President Trump has directed the Department of Justice to investigate major oil companies like ExxonMobil and Chevron for potential price gouging.
The immediate trigger for this move is a significant gap between wholesale and retail fuel prices. Over the past month, West Texas Intermediate (WTI) crude oil has fallen nearly 33%, and wholesale gasoline futures have dropped about 24%. However, the national average price at the pump has only decreased by about 14%. This visible discrepancy, especially during peak driving season, has created political pressure for the administration to act.
To understand this gap, we need to look back a few weeks. The sharp drop in crude oil prices was catalyzed by a U.S.–Iran memorandum of understanding in mid-June. This agreement temporarily reopened the crucial Strait of Hormuz shipping lane, easing global supply fears and causing oil prices to plunge. This sudden drop in the raw material cost is what created the lag we see today.
So, why haven't pump prices fallen just as quickly? First is a well-known market dynamic called 'rockets and feathers'. Retail gasoline prices tend to shoot up quickly when crude oil rises (like a rocket) but drift down slowly when crude falls (like a feather). This is partly because retailers are cautious about lowering prices until they are sure the wholesale cost drop is stable. Second, structural factors play a role. U.S. refinery capacity is tight after pandemic-era closures, and the seasonal switch to more expensive summer-blend gasoline adds costs, making prices 'stickier' on the way down.
From a legal standpoint, the investigation faces hurdles. There is no general federal law against price gouging, which limits what the Department of Justice can do without clear evidence of anti-competitive collusion. Past investigations, like the one after Hurricane Katrina, found only localized issues, not a nationwide conspiracy. This suggests the announcement is primarily a political signaling tool to show voters the administration is addressing high prices, rather than the start of a major legal battle.

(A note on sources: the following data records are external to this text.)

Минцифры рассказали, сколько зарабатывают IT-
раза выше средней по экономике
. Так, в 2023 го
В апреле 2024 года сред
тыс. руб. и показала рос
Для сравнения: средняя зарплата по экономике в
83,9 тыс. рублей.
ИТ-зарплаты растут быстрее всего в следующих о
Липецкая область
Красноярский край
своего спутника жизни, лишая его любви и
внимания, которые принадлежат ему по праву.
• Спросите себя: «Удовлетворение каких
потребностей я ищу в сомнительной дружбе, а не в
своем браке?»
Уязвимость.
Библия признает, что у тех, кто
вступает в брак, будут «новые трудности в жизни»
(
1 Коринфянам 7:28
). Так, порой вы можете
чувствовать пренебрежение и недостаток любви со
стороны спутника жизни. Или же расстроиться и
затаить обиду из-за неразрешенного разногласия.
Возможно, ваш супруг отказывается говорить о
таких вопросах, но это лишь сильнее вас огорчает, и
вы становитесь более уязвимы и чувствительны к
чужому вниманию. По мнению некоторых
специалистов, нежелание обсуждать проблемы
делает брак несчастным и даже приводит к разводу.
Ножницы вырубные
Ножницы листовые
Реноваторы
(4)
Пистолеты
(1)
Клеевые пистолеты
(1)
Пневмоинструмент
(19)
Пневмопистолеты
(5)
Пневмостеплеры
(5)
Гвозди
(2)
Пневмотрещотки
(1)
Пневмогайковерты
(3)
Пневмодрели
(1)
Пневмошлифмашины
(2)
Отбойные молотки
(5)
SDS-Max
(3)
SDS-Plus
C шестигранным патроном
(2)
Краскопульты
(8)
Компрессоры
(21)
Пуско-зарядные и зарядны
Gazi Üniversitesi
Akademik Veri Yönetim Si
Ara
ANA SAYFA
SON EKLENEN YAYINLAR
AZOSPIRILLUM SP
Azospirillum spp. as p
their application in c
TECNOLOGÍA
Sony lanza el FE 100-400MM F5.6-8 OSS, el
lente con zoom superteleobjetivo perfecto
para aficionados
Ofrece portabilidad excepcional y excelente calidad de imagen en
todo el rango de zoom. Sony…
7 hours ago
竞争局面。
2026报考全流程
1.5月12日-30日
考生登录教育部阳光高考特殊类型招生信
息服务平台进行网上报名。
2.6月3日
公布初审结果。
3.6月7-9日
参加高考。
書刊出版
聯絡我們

Ultimately, while the investigation creates headline risk for oil stocks, the future direction of gas prices depends more on fundamental factors. The two most important things to watch are geopolitical stability in the Strait of Hormuz and the operational status of refineries, especially as we enter hurricane season.
- Rockets and feathers: An economic concept describing how retail prices for a commodity, like gasoline, rise more quickly in response to wholesale price increases than they fall in response to wholesale price decreases.
- Strait of Hormuz: A narrow, strategically important waterway between Iran and Oman, through which a significant portion of the world's oil supply passes. Its closure or disruption can cause global oil prices to spike.
- Price Gouging: The practice of charging excessively high prices for essential goods or services, typically during a demand shock or emergency. Legal definitions and regulations vary, primarily at the state level in the U.S.